We are moving from “big data” to “deep data”
Mike Follett, Managing Director of Lumen: “Until recently, digital marketers embraced the mantra that ‘everything counts, lots of it’. The cookie data might have been pretty basic, but there was a lot of it and you could do a lot of smart things there. The disappearance of the cookie has led us to reassess the quality of the data we obtain and its predictive value. Smart marketers are looking for high-quality behavioral panel sources to help them move from “big data” to “deep data” – real insight that is linked to real behavior change. When it comes to datasets, size matters; but what you do with it is more important.
Panel data combined with other sources provide a rich alternative
Jessica Bohm, Director, Similarweb: “With the impending loss of third-party cookies and the growing rollout of regulatory changes, advertisers are looking for new ways to target consumers and track online behaviors that are anonymized and brand safe. While alternative data sources such as user panels are not directly affected by deleting cookies, they also do not replace the volume of third-party data available to industry today. Panel data alone provides a limited perspective on consumer behavior. User panels combined with other anonymous data sources – such as Internet service providers (ISPs) and demand-side platforms (DSPs) – can be aggregated and modeled to create an accurate view of the digital world.

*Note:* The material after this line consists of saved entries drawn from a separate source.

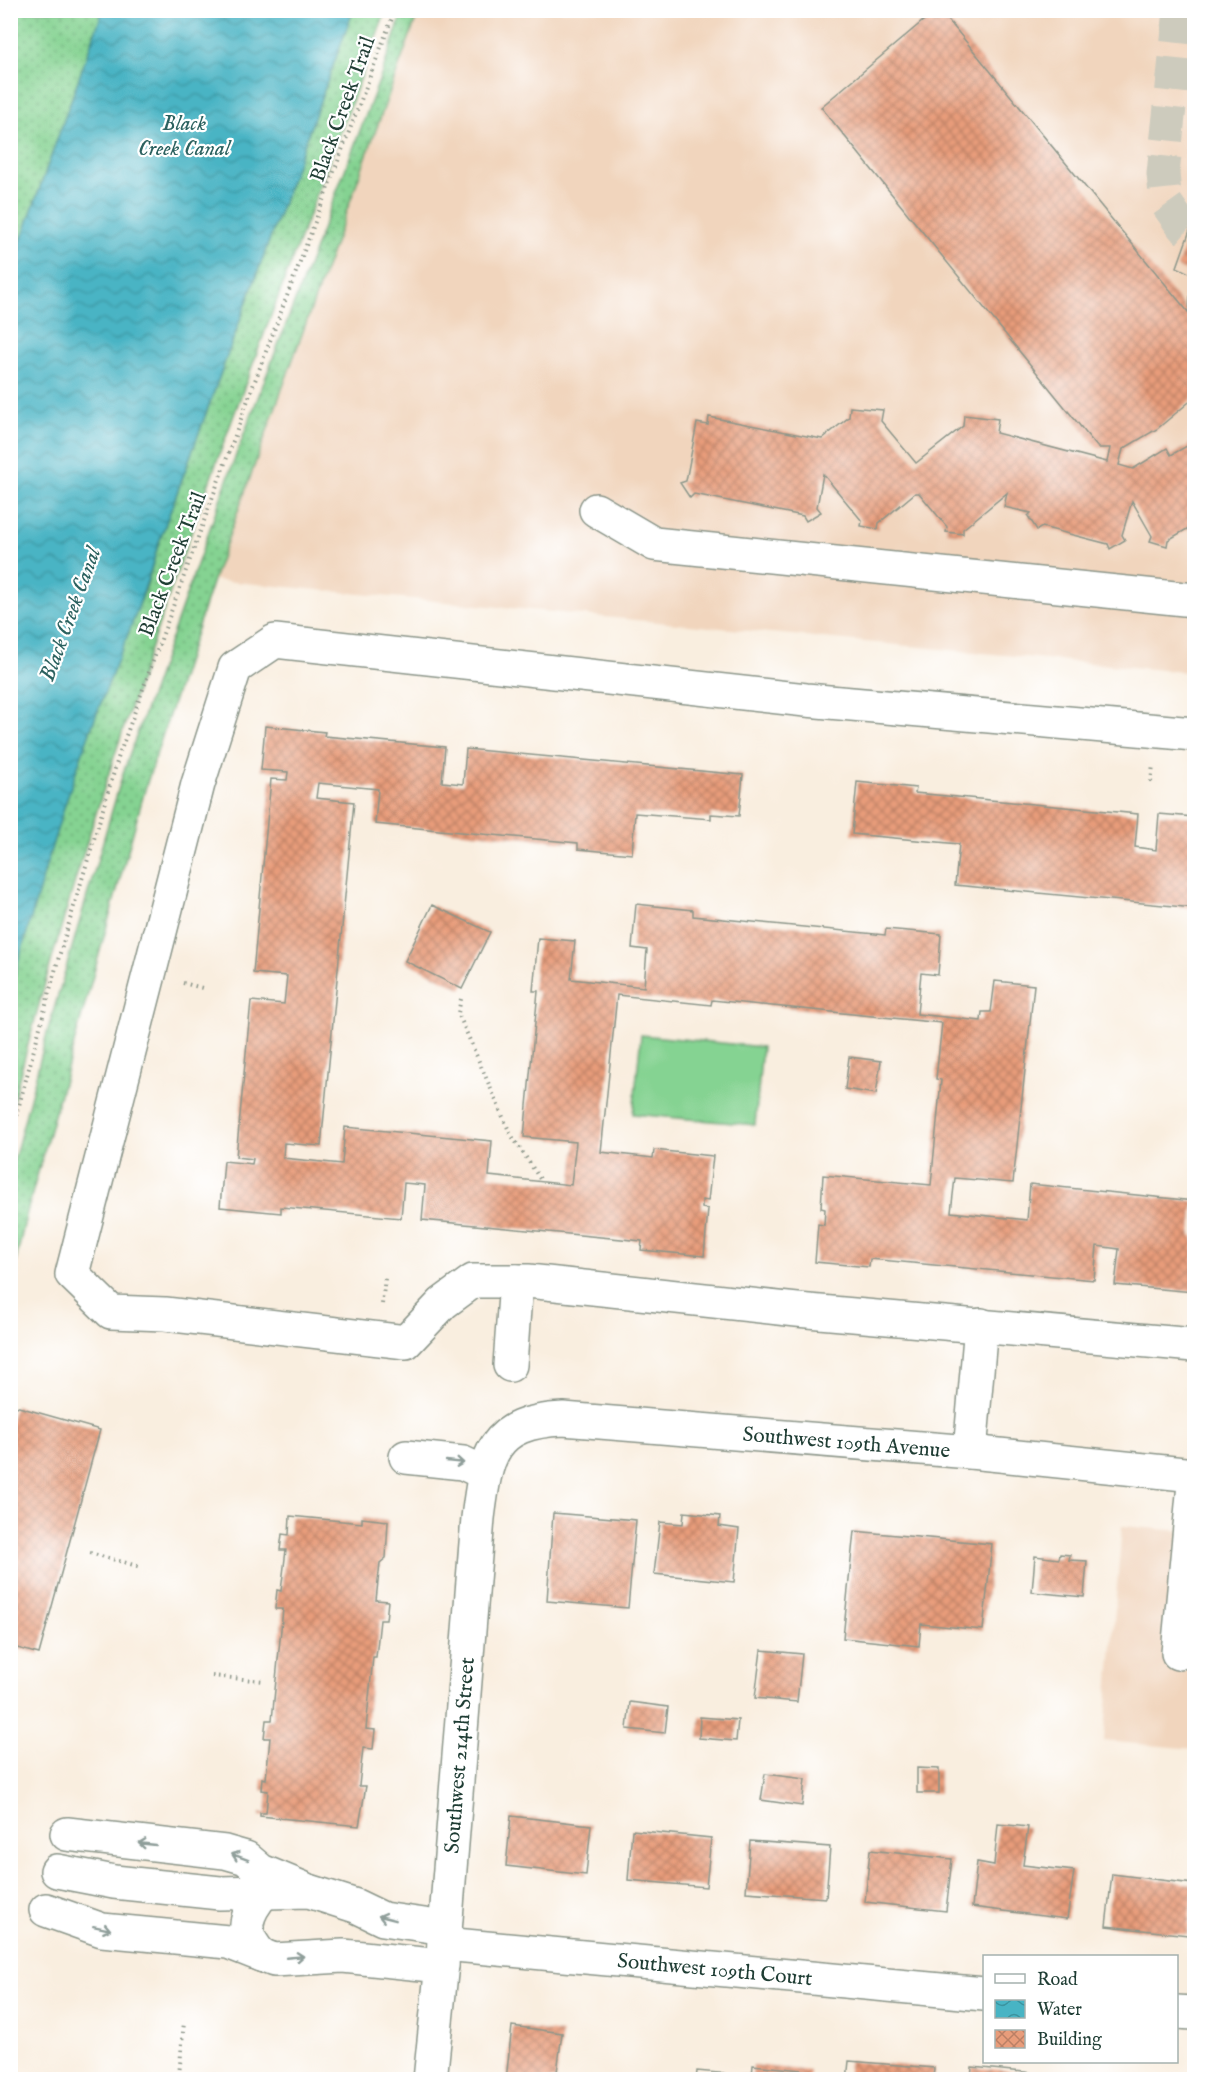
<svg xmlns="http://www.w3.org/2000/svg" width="1205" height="2090" font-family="'IM FELL English',serif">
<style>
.built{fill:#f1d5bd}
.grass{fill:url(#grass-dots);stroke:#528863;stroke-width:1.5}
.garden{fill:#85d392;stroke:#528863;stroke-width:1.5}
.water{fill:url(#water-waves);stroke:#34787c;stroke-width:1.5}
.building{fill:url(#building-cross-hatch)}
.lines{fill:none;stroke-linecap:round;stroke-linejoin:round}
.minor-tunnel{stroke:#cdcbbd;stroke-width:33;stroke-dasharray:33 16;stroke-linecap:butt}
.minor-casing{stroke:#8c968a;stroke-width:36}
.path{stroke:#8c968a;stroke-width:4;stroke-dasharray:1.5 4.5;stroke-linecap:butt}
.minor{stroke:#fff;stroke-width:33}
.oneway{stroke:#8f9e9a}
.labels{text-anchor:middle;stroke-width:4.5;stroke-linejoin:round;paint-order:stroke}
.street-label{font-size:21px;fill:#1f3d34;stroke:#fff}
.water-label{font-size:22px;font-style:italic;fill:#2b615f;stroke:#fff}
</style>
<defs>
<pattern id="grass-dots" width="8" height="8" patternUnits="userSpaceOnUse" patternTransform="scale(1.5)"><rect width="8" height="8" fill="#85d392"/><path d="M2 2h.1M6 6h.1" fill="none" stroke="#6cac78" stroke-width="1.8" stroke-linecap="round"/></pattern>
<pattern id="water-waves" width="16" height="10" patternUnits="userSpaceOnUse" patternTransform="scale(1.5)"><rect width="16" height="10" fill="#48b4c4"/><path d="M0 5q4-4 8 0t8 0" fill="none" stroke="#3b94a0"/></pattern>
<pattern id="building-cross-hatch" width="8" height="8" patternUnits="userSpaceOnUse" patternTransform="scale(1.5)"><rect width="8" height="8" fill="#e89c7a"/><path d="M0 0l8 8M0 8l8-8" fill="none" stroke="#bb8065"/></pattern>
</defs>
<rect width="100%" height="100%" fill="#fff"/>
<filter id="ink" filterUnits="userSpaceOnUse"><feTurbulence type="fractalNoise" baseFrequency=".0167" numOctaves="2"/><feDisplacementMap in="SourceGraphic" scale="12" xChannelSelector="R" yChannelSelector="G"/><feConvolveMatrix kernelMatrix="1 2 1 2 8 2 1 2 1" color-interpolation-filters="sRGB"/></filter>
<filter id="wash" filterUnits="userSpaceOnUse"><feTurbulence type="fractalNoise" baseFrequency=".008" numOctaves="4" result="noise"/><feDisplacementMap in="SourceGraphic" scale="24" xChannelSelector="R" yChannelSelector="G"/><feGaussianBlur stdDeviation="1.35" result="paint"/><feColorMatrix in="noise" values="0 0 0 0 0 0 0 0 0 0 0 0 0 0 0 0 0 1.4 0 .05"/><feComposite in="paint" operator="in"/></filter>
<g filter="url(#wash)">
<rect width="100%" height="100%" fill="#f9eedf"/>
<!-- built -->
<path class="built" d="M419 11H1194V673L213 580Z
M1122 1526 1194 1532V1749L1104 1741Z"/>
<!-- grass -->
<path class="grass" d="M11 11H103L11 269Z
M353 11H386C250 373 106 734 11 1110V988L47 856 86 741 147 585 158 545Z
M403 11H419L213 580 146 786 27 1212 11 1282V1171L47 1033 123 773 236 455 382 73Z"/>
<!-- garden -->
<path class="garden" d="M641 1035 762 1047 755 1125 633 1114Z"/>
<!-- water -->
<path class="water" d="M103 10 353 11 158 545C140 613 109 677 86 743 57 823 35 905 11 988V269Z"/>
<g id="blocks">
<!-- building -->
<path class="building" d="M936 10H940L1189 313 1191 274 1177 267 1194 219V398L1157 429 1123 449 1119 465 1133 469 1167 448 1171 455 1194 442V525L1168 540 1167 546 1150 541 1152 536 1132 501 1122 535 1125 540 1110 549 1108 544 1042 527 1037 530 1028 516 1031 513 1004 507 1007 493 963 529V534L946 532 947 527 919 493H915L879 523 878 529 861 526 862 521 823 474 817 507 821 512 806 521 803 516 694 494 690 498 680 483 686 481 697 423 708 425 709 417 822 439 849 417 850 407 883 410 881 421 916 463 963 426 964 415 998 419 996 433 1107 462 1110 448H1098L821 107Z
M265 726 325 732 324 736 445 747 442 782 463 784 466 749 743 775 739 816 711 814V819L635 813 632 854 578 849V843L375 824 378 789 318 783 316 798 354 802 321 1146 284 1143 283 1158 342 1164 345 1127 492 1141 489 1176 571 1185 576 1142 524 1137 538 991H533L538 938 575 941 571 979 644 987 647 950 632 948 636 904 693 910V916L885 935 886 929 941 934 938 975 921 973 917 1014 981 1021 982 1012H991L995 981 1034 985 1013 1183 955 1178 951 1212 1027 1220 1030 1184 1194 1201 1191 1236 1194 1237V1292L1115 1285 1119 1249 1097 1246 1094 1280 870 1259 869 1267 815 1262 818 1224 824 1225 825 1209 821 1208 823 1175 931 1185 941 1080 936 1079 942 1023 712 1000 711 1005 617 995 601 1152 653 1158 654 1150 713 1156 708 1201 702 1200V1208L708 1209 704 1256 641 1250 642 1241 422 1220 425 1185 404 1183 401 1218 281 1207V1213L220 1207 224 1161 252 1164 253 1159 236 1157 251 1001 284 1004 287 976 253 973 271 779 287 780 288 772 261 770Z
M857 782 916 788 915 793 1138 814 1135 847 1156 850 1159 814 1194 817V908L955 885 959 844 852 834Z
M432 905 490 932 462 989 405 961Z
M849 1057 881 1061 876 1094 845 1089Z
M15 1406 100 1430 39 1654 10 1646V1423Z
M684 1512 720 1516 719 1526 739 1529 734 1582 654 1574 660 1522 683 1524Z
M553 1513 636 1520 628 1608 547 1601Z
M290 1516 362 1523V1518L388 1521 386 1558 380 1563 376 1600 388 1601 386 1620H380L376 1657H373L366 1729 375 1730 373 1749 363 1748 359 1786H366L359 1826 260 1816V1813H266L268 1791 261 1790 262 1778 266 1779 270 1738H264L266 1720H272L283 1609H275L277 1590 281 1591 286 1550H280L282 1534 289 1535Z
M854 1531 992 1544 983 1630 921 1624 919 1646 843 1638Z
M1060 1554 1070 1555 1069 1560 1087 1561 1084 1597 1032 1592 1035 1556 1059 1559Z
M761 1650 802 1654 797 1702 755 1698Z
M630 1702 668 1707 665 1733 627 1729Z
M700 1717 738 1720 736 1741 699 1738Z
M917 1768 939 1769V1793H917Z
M765 1774 805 1779 802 1806 761 1800Z
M511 1816 591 1825 586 1875 506 1866Z
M998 1824 1028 1827 1023 1865 1074 1871 1067 1919 972 1907 977 1862 994 1865Z
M632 1830 711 1838 706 1887 628 1880Z
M750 1841 830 1847 826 1898 746 1892Z
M870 1850 952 1859 946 1911 865 1902Z
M1112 1874 1193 1884 1188 1935 1106 1926Z
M512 2026 562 2033 556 2080H506Z
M849 2061 934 2068 933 2080H847Z
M753 2065 810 2071 809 2080H696L697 2071 752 2076Z
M972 2067 1064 2076 1063 2080H971Z"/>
</g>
</g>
<g filter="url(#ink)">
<use href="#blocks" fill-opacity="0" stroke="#8c968a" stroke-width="1.5"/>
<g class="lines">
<!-- minor-tunnel -->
<path class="minor-tunnel" d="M1180 10 1163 174 1166 203 1183 227 1194 236"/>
<!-- minor casing -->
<g class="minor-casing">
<g id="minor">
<path d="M596 510 654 544 1194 600"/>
<path d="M1194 734 806 700 275 641 235 668 198 784 72 1274 111 1312 165 1314 406 1342 443 1303 473 1281H528L797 1310 1194 1345"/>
<path d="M510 1365 516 1281"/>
<path d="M970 1452 981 1325"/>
<path d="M406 1457 463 1463 484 1473"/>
<path d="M1178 1653 1194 1484"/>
<path d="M67 1834 225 1852 246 1858 261 1871 302 1888"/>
<path d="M57 1871 114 1882 220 1893 309 1891 356 1906 383 1919 445 1928"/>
<path d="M46 1910 102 1930 228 1942 274 1960 343 1956 442 1966"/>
<path id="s1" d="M444 1944 984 1994"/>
<path d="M261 1955C240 1932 244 1916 263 1893"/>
<path d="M1176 2012 1194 2013"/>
<path id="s2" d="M430 2080 444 1944 478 1518C486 1455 491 1422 563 1419L970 1452 1194 1475"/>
</g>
</g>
<!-- path -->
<path class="path" d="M1151 782 1153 765
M183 983 206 989
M461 999 458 1013 510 1133 542 1182
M10 1139 58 960 119 755 253 386 395 10
M382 1304 385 1278
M90 1553 141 1567
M212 1676 264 1681
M179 2075 184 2022
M10 2076 19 2080"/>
<!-- minor -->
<use href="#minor" class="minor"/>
</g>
<!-- one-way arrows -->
<defs><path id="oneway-shaft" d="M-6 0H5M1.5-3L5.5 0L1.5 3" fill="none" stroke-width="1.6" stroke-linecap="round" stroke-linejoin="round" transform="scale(1.5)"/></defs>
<g class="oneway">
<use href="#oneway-shaft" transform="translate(455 1462) rotate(6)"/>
<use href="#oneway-shaft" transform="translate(147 1844) rotate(-174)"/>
<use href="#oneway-shaft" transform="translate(240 1857) rotate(-160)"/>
<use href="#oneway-shaft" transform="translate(387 1918) rotate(-166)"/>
<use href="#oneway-shaft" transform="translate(102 1928) rotate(12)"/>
<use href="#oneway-shaft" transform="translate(295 1957) rotate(-5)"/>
</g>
</g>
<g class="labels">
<!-- street labels -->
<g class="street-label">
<text transform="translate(342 109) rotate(-70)" y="7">Black Creek Trail</text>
<text transform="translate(172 564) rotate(-69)" y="7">Black Creek Trail</text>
<text dy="7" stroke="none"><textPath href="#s2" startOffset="998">Southwest 109th Avenue</textPath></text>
<text dy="7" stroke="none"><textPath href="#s2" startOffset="326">Southwest 214th Street</textPath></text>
<text dy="7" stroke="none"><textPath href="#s1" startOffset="272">Southwest 109th Court</textPath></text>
</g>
<!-- water labels -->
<g class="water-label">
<text x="184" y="130">Black<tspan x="184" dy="25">Creek Canal</tspan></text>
<text transform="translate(69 614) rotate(-70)" y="8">Black Creek Canal</text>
</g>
</g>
<!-- margin -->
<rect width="1205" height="2090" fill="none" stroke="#fff" stroke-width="36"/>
<!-- legend -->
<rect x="983" y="1955" width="195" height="108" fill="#ffffff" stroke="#a5b1ae" stroke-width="1.5"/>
<rect x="995" y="1974" width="30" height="9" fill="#ffffff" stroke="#a5b1ae" stroke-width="1.5"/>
<text x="1037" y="1985" font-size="18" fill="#1f3d34">Road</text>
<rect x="995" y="2000" width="30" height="18" fill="url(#water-waves)" stroke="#a5b1ae" stroke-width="1.5"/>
<text x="1037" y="2015" font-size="18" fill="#1f3d34">Water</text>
<rect x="995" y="2030" width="30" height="18" fill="url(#building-cross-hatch)" stroke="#a5b1ae" stroke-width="1.5"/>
<text x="1037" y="2045" font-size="18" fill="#1f3d34">Building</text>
</svg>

Changes to cookies can lead to richer information
Dr Sarah Turnbull, Advertising Reader, University of Portsmouth: “The changes may encourage advertisers to explore other ways of understanding how viewers behave online. While third-party cookies can record viewer actions, alternative methodologies, such as ethnography or experimental approaches, can help provide richer insights into consumer behavior. Uncovering the reasons why consumers view content the way they do, or better understanding how interactions occur, will allow advertisers to envision new ways of interacting. In particular, ethnographic approaches such as netnography, where researchers study online behaviors and patterns, could provide a valuable alternative for advertisers seeking to understand why and how consumers engage.
Communication with consumers is essential
Emily Thompson, Insight Manager, The Guardian: “With the depreciation of third-party cookies, first-party data will become all the more important and it is essential that companies have an established strategy. To inform our first-party data strategy, we’ve partnered with Tapestry Research to understand people’s perceptions of how their data is processed and their willingness to share data. We found that:
● Communication is the key. Consumers want brands to be clear and transparent – explain what they’re getting in return for sharing their data.
● There is no “one size fits all” approach. Consumers are divided into five segments based on their knowledge, attitudes and behaviors. Getting the tone and level of detail right is important.
● You should think about how you ask people to share information. People have different expectations of what is okay to share, depending on the company.
Quality is an opportunity to get closer to consumers
Luke Devereux, PhD, Senior Lecturer, Middlesex University: “It will be interesting to see what this means for qualitative research. These changes could allow us to take a step back and examine methodologies in general, reassessing what could be done to fill this gap. In some ways, third-party cookies were a bit abstract, intrusive, and remote from the consumer. Quality can therefore be an opportunity to get closer to consumers in a more transparent way. All in all, I think this is an exciting time for research in all methodologies – often when restrictions are put in place it can lead to innovation elsewhere.